CMS encourages testing of visitors to facilities in counties with medium to high positivity rates (>5 percent), if feasible. It does not require visitor testing. DOH, by contrast, requires visitors to present a negative test result within the last seven days. End-of-life and compassionate care visits do not require a negative test result.
Location of Visitation
CMS and DOH both permit indoor and outdoor visitation, although outdoor visitation is preferred. Both require measures to ensure social distancing, face covering, and hand hygiene. DOH limits the number of visitors in an indoor space at any time to 10 and requires the space to be well-ventilated. CMS also requires nursing homes to afford an "adequate degree of privacy." CMS does not prohibit in-room visitation unless the resident is sharing a room, in which case it is allowed if the health status of the resident prevents leaving the room and infection prevention principles are followed. DOH prohibits in-room visitation except for residents who are bed-bound or at the end of life and for pediatric residents in a dedicated unit.
Number of Visitors
CMS requires facilities to have a process to limit the number and size of outdoor visits occurring simultaneously to support safe infection prevention actions. For indoor visits, it requires facilities to limit the number of visitors per resident at one time and limit the total number of visitors in the facility at one time (based on the size of the building and physical space). DOH imposes more specific numeric limits on visitors. Under the DOH guidance, the number of visitors to the nursing home must not exceed 10 percent of the resident census at any time, and only two visitors are allowed per resident at any one time. In addition, as noted above, indoor visits must be limited to no more than 10 individuals in the designated space.

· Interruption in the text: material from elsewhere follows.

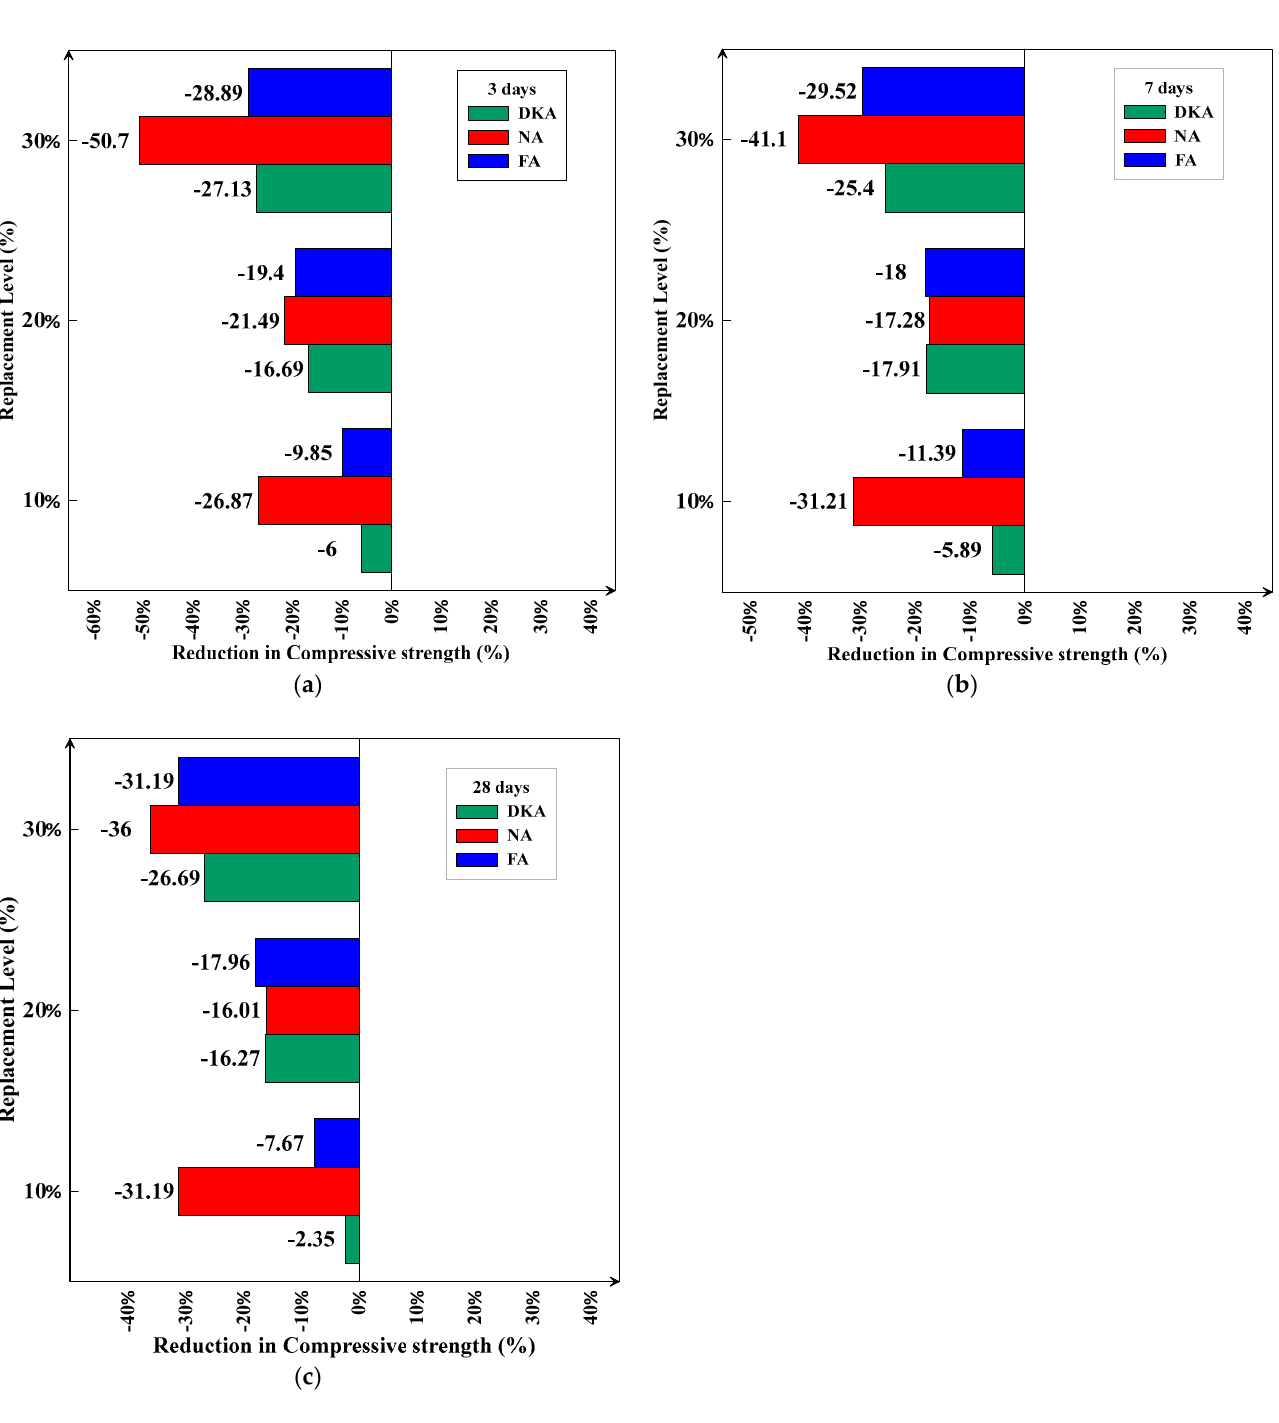
Figure 23. Reduction in compressive strength %. ( a ) DKA, ( b ) FA, and ( c ) NP. The tensile strength of concrete mixtures at 3, 7, and 28 days of age was measured and is shown in Figure 24a–c. It can be seen in Figure 21 that the effects of DKA, NP, and FA on the tensile strength of concrete are approximately the same as their effects on the compressive strength of concrete. The tensile strength of the mix containing 5% DKA is 6.89%, 9.35%, and 5.93% higher than the control mix at 3, 7, and 28 days of age, respectively. At replacement percentages of 10%, 20%, and 30%, DKA exhibits higher tensile strength than NP and FA, but it is lower than the control OPC mix (see Figure 24b). As the replacement level of DKA, FA, and NP increases, the tensile strength decreases, as shown in Figure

The DOH guidance was updated on Sept. 17th to allow visitors under age 18, if they are accompanied by an adult age 18 or older. The CMS guidance does not address child visitors, but provides that visitors who are unable to comply with infection prevention practices should not be permitted to visit and should be asked to leave.
Compassionate Care Visits
CMS embraces a broad approach to compassionate care visits that extends beyond end-of-life situations. The CMS guidance includes several examples of compassionate care visits involving residents who are distressed or failing to thrive, but are not at the end of life. The DOH guidance, by contrast, allows compassionate care visits without test results, but does not define compassionate care. Earlier DOH guidance appeared to limit such visits to visitors who are "essential to the care of the patient or [ ] providing support in imminent end-of-life situations or for family members of residents in imminent end-of-life situations, and those providing Hospice care."
Group Activities and Communal Dining
The CMS guidance authorizes group activities and communal dining, provided that facilities adhere to its infection prevention principles, including social distancing. The DOH guidance appears to authorize small group activities with social distancing only when the facility meets the conditions to open for visitation and notes that communal dining continues to be suspended.

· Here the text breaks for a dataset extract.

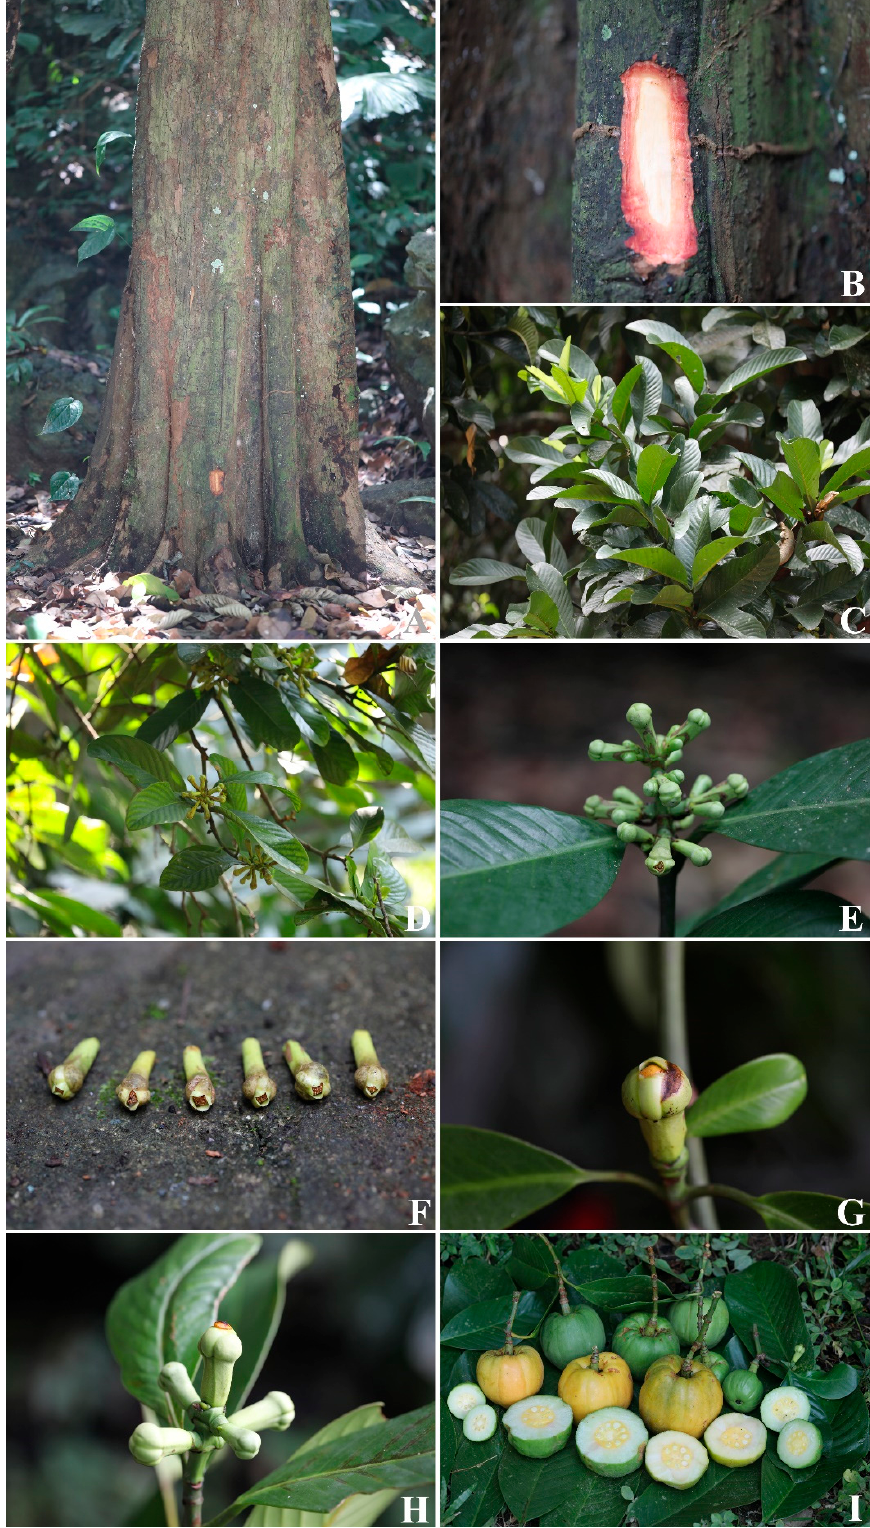
Figure 11. Garcinia pedunculata : ( A ) stem, narrowly buttressed and outer bark; ( B ) outer bark and inner bark with colourless latex; ( C ) branches, young and mature leaves; ( D ) male flowering branches; ( E ) inflorescence with male flowers; ( F ) fallen male flowers; ( G ) female flower; ( H ) inflorescence with female flowers; ( I ) mature and ripe fruits, showing pericarps and seeds (cross section). Photos: Chatchai Ngernsaengsaruay.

Health Care and Other Service Providers
CMS requires nursing homes to allow a variety of health care workers and service providers to enter facilities, provided that they are not subject to a COVID-19-related work exclusion or show signs or symptoms of COVID-19. These providers include hospice workers, emergency medical services (EMS) personnel, dialysis technicians, laboratory technicians, radiology technicians, social workers, clergy, etc. The DOH guidance addresses "non-essential personnel" and allows them to enter only if the facility meets all of the conditions to open for visitation.
LeadingAge NY has reached out to staff at DOH and in the Governor's Office to elicit clarification and alignment of the State's approach with the CMS approach.